B&Q yesterday threw down the gauntlet to Curry’s, Comet and MFI with an aggressive campaign to more than double sales of electrical goods.
The change in strategy comes after the demerger of Kesa, the owner of Comet, from the Kingfisher group last year. Kingfisher owns B&Q.
Next month B&Q will expand its range of cookers, fridges, microwaves and washing machines from 80 models to 500. It will also add more up-market brands such as Bosch and AEG alongside its existing range, which includes Whirlpool and Hotpoint.
David Roth, B&Q’s marketing director, said that the company wanted to increase sales of appliances from £60 million to as much as £150 million within three years.
This would give the retailer 3.5 per cent of the UK household appliances market.

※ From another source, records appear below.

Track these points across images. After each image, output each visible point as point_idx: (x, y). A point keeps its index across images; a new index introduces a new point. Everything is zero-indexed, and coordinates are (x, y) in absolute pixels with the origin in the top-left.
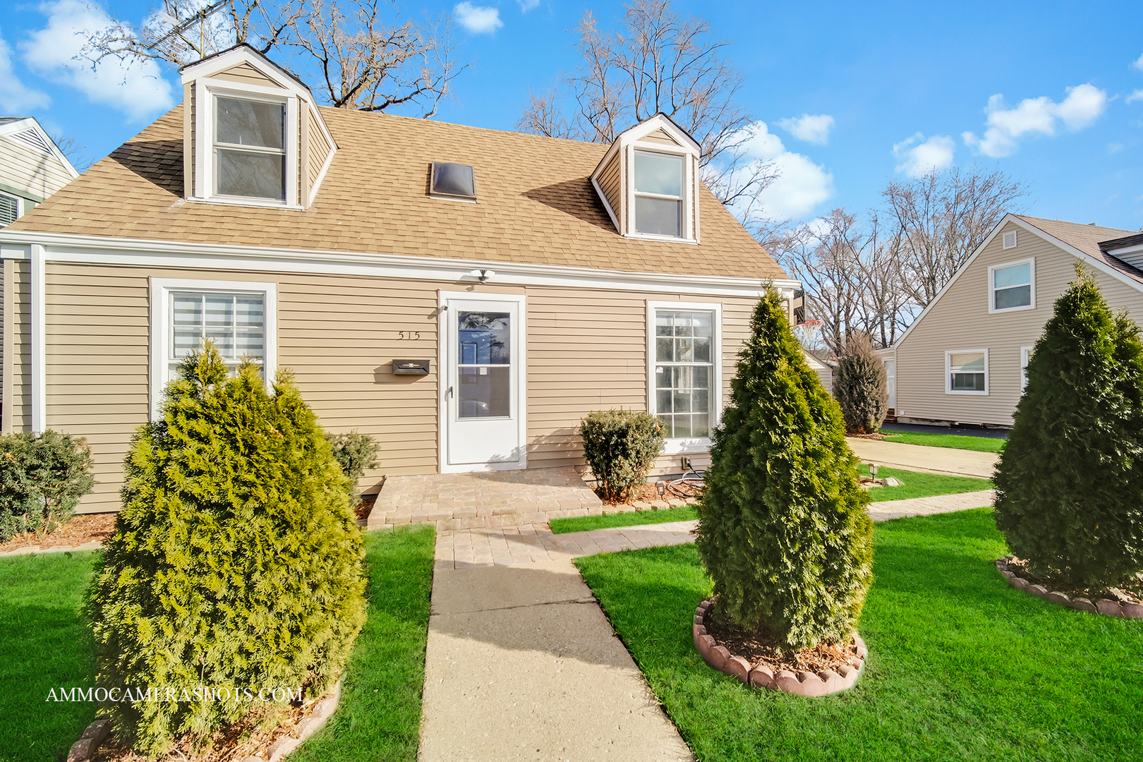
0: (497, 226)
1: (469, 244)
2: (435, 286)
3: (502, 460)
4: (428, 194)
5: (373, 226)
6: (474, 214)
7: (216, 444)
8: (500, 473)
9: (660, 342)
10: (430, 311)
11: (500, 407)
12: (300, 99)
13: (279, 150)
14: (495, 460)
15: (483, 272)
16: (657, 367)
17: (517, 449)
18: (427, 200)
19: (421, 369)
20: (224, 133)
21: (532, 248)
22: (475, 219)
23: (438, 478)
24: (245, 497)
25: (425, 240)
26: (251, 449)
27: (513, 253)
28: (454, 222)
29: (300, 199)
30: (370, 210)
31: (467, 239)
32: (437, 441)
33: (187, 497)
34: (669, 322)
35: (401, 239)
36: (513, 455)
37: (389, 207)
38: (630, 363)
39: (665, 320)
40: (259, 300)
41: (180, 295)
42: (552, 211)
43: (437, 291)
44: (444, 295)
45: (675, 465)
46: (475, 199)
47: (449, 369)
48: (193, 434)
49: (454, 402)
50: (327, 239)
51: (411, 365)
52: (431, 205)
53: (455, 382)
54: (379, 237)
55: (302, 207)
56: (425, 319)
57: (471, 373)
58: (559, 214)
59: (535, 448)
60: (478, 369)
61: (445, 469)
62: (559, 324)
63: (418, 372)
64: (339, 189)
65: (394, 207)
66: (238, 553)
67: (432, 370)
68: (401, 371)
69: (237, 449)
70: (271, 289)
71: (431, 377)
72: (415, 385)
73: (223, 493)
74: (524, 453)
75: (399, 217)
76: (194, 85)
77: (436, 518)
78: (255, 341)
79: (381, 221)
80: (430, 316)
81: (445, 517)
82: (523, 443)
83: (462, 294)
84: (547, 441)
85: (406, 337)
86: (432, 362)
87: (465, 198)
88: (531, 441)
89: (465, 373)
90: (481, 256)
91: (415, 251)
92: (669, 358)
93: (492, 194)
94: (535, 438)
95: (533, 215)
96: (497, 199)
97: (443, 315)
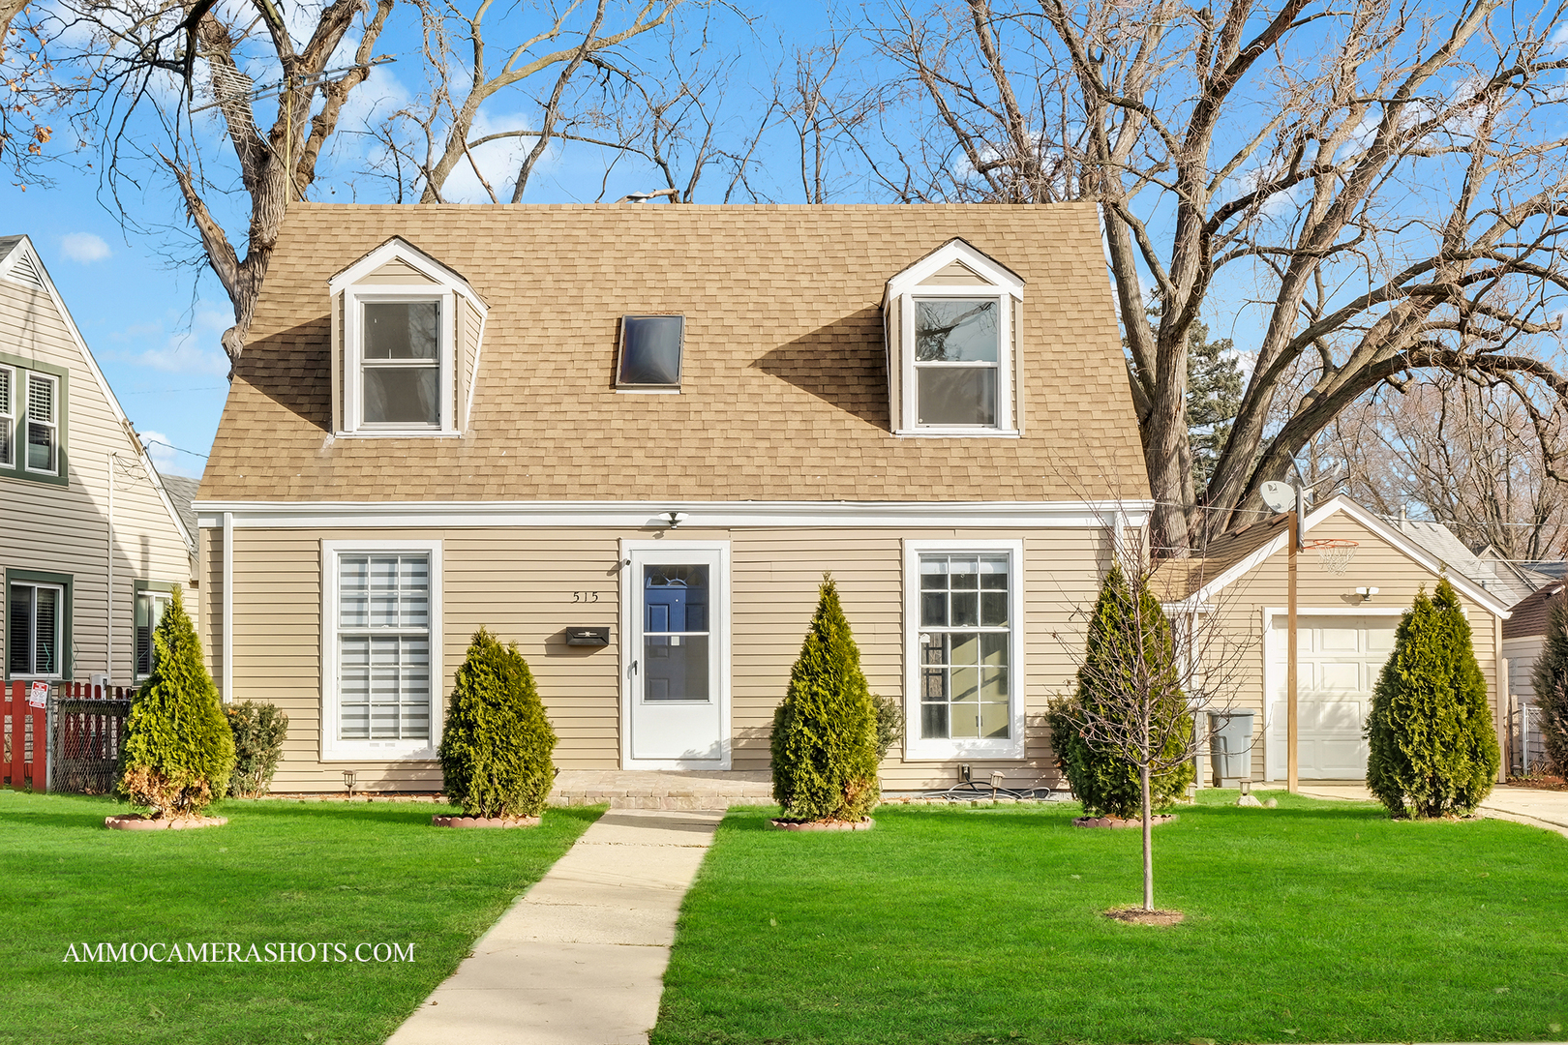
0: (704, 435)
1: (661, 471)
2: (616, 534)
3: (698, 757)
4: (613, 386)
5: (542, 453)
6: (674, 416)
7: (491, 677)
8: (695, 766)
9: (926, 599)
10: (610, 566)
11: (697, 688)
12: (456, 294)
13: (431, 361)
14: (688, 756)
15: (673, 515)
16: (921, 634)
17: (719, 744)
18: (610, 398)
19: (598, 639)
20: (373, 349)
21: (746, 471)
22: (675, 426)
23: (619, 772)
24: (505, 701)
25: (604, 471)
26: (506, 679)
27: (718, 481)
28: (644, 434)
29: (456, 421)
30: (539, 426)
31: (659, 462)
32: (618, 729)
33: (484, 699)
34: (943, 568)
35: (576, 471)
36: (712, 751)
37: (561, 417)
38: (880, 629)
39: (937, 565)
40: (423, 560)
41: (348, 558)
42: (795, 394)
43: (618, 540)
44: (626, 545)
45: (946, 776)
46: (679, 388)
47: (632, 639)
48: (482, 671)
49: (639, 679)
50: (492, 480)
51: (588, 634)
52: (615, 407)
53: (639, 656)
54: (550, 471)
55: (459, 433)
56: (604, 576)
57: (661, 644)
59: (742, 744)
60: (669, 637)
61: (628, 764)
62: (776, 577)
63: (595, 642)
64: (498, 391)
65: (569, 417)
66: (504, 726)
67: (612, 639)
68: (577, 641)
69: (499, 679)
70: (435, 546)
71: (611, 649)
72: (591, 659)
73: (496, 698)
74: (727, 749)
75: (573, 434)
76: (343, 293)
77: (611, 795)
78: (419, 607)
79: (551, 444)
80: (610, 572)
81: (619, 795)
82: (727, 735)
83: (649, 542)
84: (759, 735)
85: (582, 598)
86: (613, 630)
87: (664, 387)
88: (737, 734)
89: (654, 643)
90: (674, 491)
91: (593, 490)
92: (942, 621)
93: (707, 370)
94: (742, 731)
95: (762, 407)
96: (714, 381)
97: (626, 570)
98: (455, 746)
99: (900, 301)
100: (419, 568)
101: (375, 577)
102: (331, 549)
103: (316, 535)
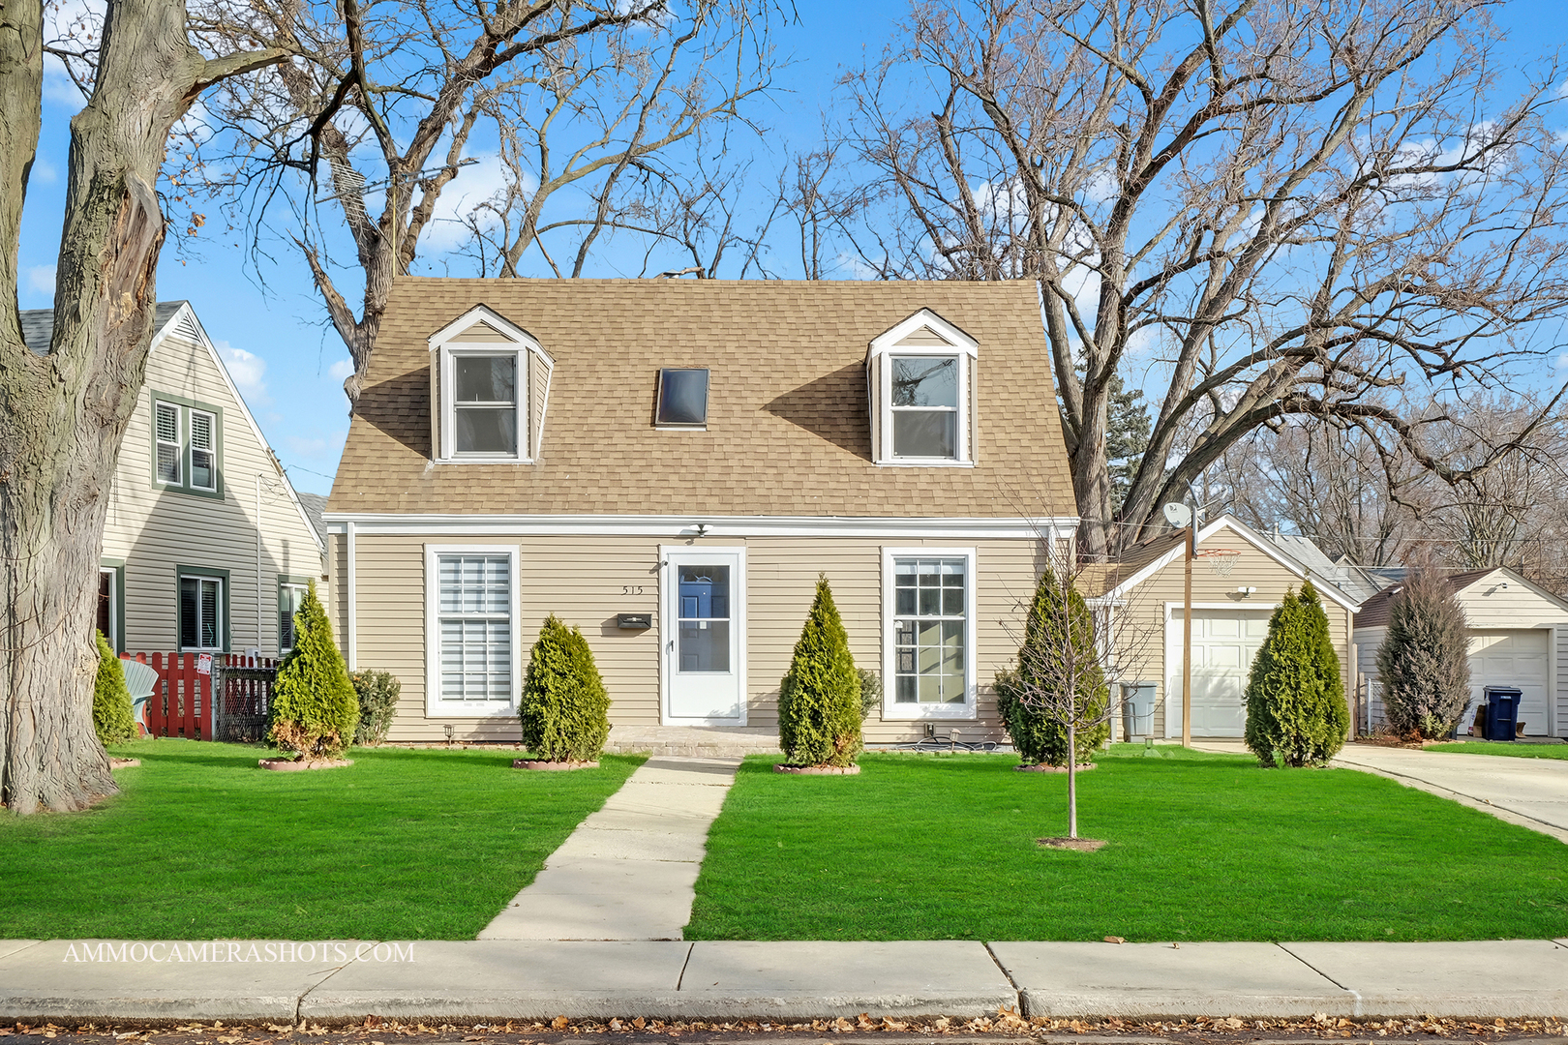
0: (725, 463)
1: (691, 492)
2: (656, 542)
3: (721, 716)
4: (653, 424)
5: (598, 477)
6: (701, 448)
8: (719, 724)
9: (900, 593)
10: (652, 566)
11: (720, 662)
12: (529, 350)
13: (509, 403)
14: (714, 715)
15: (701, 526)
16: (896, 621)
17: (737, 705)
18: (651, 434)
19: (642, 623)
20: (464, 393)
21: (758, 492)
22: (702, 456)
23: (660, 728)
24: (570, 671)
25: (647, 491)
27: (736, 500)
28: (678, 463)
29: (529, 451)
30: (595, 455)
31: (690, 485)
32: (659, 693)
33: (553, 670)
34: (913, 570)
35: (625, 492)
36: (732, 711)
37: (613, 448)
38: (863, 617)
39: (908, 567)
40: (505, 560)
41: (445, 559)
42: (795, 431)
43: (658, 546)
44: (664, 550)
45: (915, 732)
46: (705, 426)
47: (670, 623)
48: (551, 648)
49: (675, 655)
50: (559, 498)
51: (635, 619)
52: (655, 441)
53: (675, 636)
54: (604, 491)
55: (532, 460)
56: (647, 574)
57: (692, 627)
58: (804, 435)
59: (756, 705)
60: (698, 623)
61: (666, 721)
62: (782, 575)
63: (640, 625)
64: (562, 428)
65: (618, 448)
66: (569, 691)
67: (654, 623)
68: (626, 625)
69: (565, 654)
70: (514, 550)
71: (652, 631)
72: (638, 639)
73: (563, 669)
74: (744, 710)
75: (622, 462)
76: (439, 349)
77: (653, 745)
78: (502, 597)
79: (604, 470)
80: (652, 571)
81: (659, 745)
82: (744, 699)
83: (682, 548)
84: (769, 699)
85: (630, 592)
86: (654, 616)
87: (694, 426)
88: (751, 698)
89: (686, 627)
90: (702, 508)
91: (638, 506)
92: (912, 611)
93: (727, 412)
94: (755, 696)
95: (771, 442)
96: (733, 421)
97: (664, 569)
98: (532, 706)
99: (880, 358)
100: (502, 567)
101: (467, 573)
102: (432, 551)
103: (421, 540)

Mr Roth said: “We want to increase the number of people who buy appliances alongside their kitchen. We are not going to aggressively play in the distress-replacement market.”

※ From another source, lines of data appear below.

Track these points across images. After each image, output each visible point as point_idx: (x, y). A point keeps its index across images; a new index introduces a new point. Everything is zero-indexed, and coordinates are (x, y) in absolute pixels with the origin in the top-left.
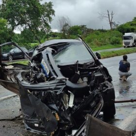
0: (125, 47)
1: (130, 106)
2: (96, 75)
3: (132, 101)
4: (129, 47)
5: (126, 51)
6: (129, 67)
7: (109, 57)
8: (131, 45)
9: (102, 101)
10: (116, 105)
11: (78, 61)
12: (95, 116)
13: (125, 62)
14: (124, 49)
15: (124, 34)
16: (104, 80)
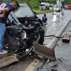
0: (41, 10)
1: (49, 38)
3: (50, 36)
4: (43, 10)
8: (44, 9)
11: (26, 16)
12: (37, 42)
15: (41, 3)
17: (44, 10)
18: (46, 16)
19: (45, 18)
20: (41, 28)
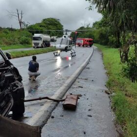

He said that over time it could be possible for B&Q to achieve the same share of the market as its US counterparts, Lowe’s and Home Depot.
Analysts said MFI, the Dixons group and Curry’s would all face increasing competitive pressure from DIY retailers.

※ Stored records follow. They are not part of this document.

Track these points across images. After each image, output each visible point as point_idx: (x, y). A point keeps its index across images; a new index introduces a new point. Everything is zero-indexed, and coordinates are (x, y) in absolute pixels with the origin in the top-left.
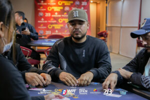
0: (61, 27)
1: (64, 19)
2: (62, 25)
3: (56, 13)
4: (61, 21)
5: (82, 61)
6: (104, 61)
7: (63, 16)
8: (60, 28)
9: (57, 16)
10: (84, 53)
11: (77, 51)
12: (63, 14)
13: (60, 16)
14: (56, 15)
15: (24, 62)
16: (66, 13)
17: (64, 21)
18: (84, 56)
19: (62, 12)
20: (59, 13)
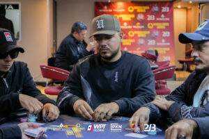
0: (132, 43)
1: (136, 32)
2: (133, 41)
3: (125, 24)
4: (131, 34)
5: (113, 88)
6: (143, 87)
7: (134, 27)
8: (130, 44)
9: (127, 27)
10: (116, 77)
11: (108, 74)
12: (135, 25)
13: (130, 27)
14: (125, 26)
15: (30, 87)
16: (138, 24)
17: (136, 35)
18: (116, 80)
19: (134, 21)
20: (129, 23)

Phil Mitchell at JP Morgan said: “The US has seen an explosion in sales of appliances via home improvement centres over the past five years as Lowe’s and then Home Depot realised the potential.”
The bank said that home improvement stores had trebled their market share to 30 per cent in five years and forced Circuit City, a leading electrical specialist, to retreat from the home appliance market.
B&Q’s expansion into home appliances is part of a move to increase the items it sells, particulary in higher priced areas such as soft furnishings, beds and bedroom cabinets. It is using home delivery and catalogues to put a wider range on offer and so encourage its customers to spend more.